Carriers finally have viable, potentially lust-worthy alternatives to the iPhone if they want to offer a smartphone experience without compromises — and, potentially, a little something of theirs on the side

This might seem quaint for many consumers, but it could be a boon for businesses that could get direct access to Telstra's hosted telephony, virtual private network, managed email, and other services used by millions of Australian businesses. Just as Google's Nexus One was built as a gateway to Google's services, Telstra's Android could become a gateway to its own. Similarly, Optus could customise Android-based phones for seamless access to the Optus Business App Store it launched this week.

With so much attention on Android at this year's MWC, Google may well have succeeded in righting the apple cart — carrier domination of mobile strategy — that Apple upset. Enter Microsoft, with its totally reworked Windows Phone 7 and Nokia with its long-overdue Symbian 3, which leverage the software giant's ubiquity and the mobile giant's ubiquity, respectively — and unite the software vendors with carriers around the world to build an App Store rival that will (in theory) support all manner of mobile platform.

As the options on the market multiply, carriers finally have viable, potentially lust-worthy alternatives to the iPhone if they want to offer a smartphone experience without compromises — and, potentially, a little something of theirs on the side.
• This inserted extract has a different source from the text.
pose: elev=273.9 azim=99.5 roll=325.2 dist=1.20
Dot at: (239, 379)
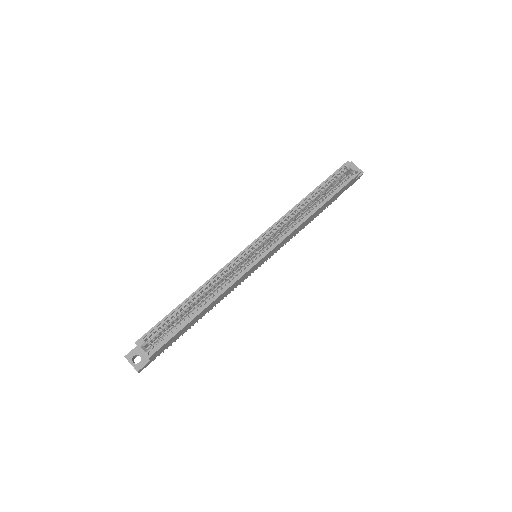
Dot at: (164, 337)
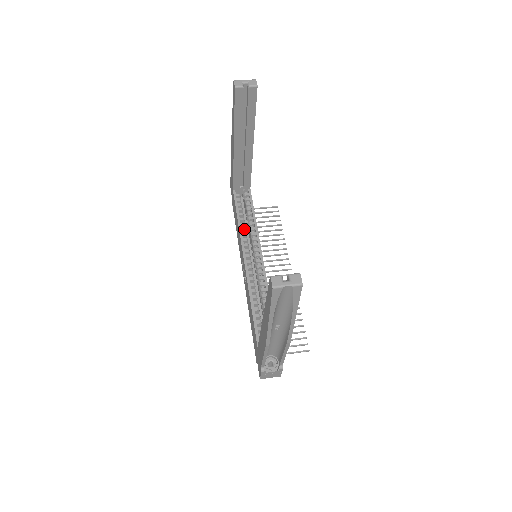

Consumers may not yet be flocking to Android-powered phones, but if carriers can invest in new services without feeling they're being bypassed by Apple, everybody can benefit.

Apple isn't standing still, though: Steve Jobs has already been quoted as saying there's an A+ update for the iPhone on its way. And some carriers are concerned Google is getting too powerful as it extends its online leadership to the mobile space. But if carriers begin favouring the new breed of Android-powered devices over the iPhone, one wonders whether Apple might not be forced to take a more conciliatory stance towards its carrier partners.

Of course, not all of those carrier partners have major investments in services that compete with Apple's own services, as does Telstra. Many carriers have welcomed the iPhone with open arms, revelling both in the inrush of new customers and the way the device has fostered a continuing surge in usage of online data services. Remember that carriers could never really get customers interested in mobile web browsing or other services before the iPhone came along.

Apple handily resolved all that. But now that its biggest fans and imitators are finally coming to the mobile party with new and more-desirable offerings, carriers' feelings for the iPhone will face their biggest test — and many may find they're falling in love with Androids instead.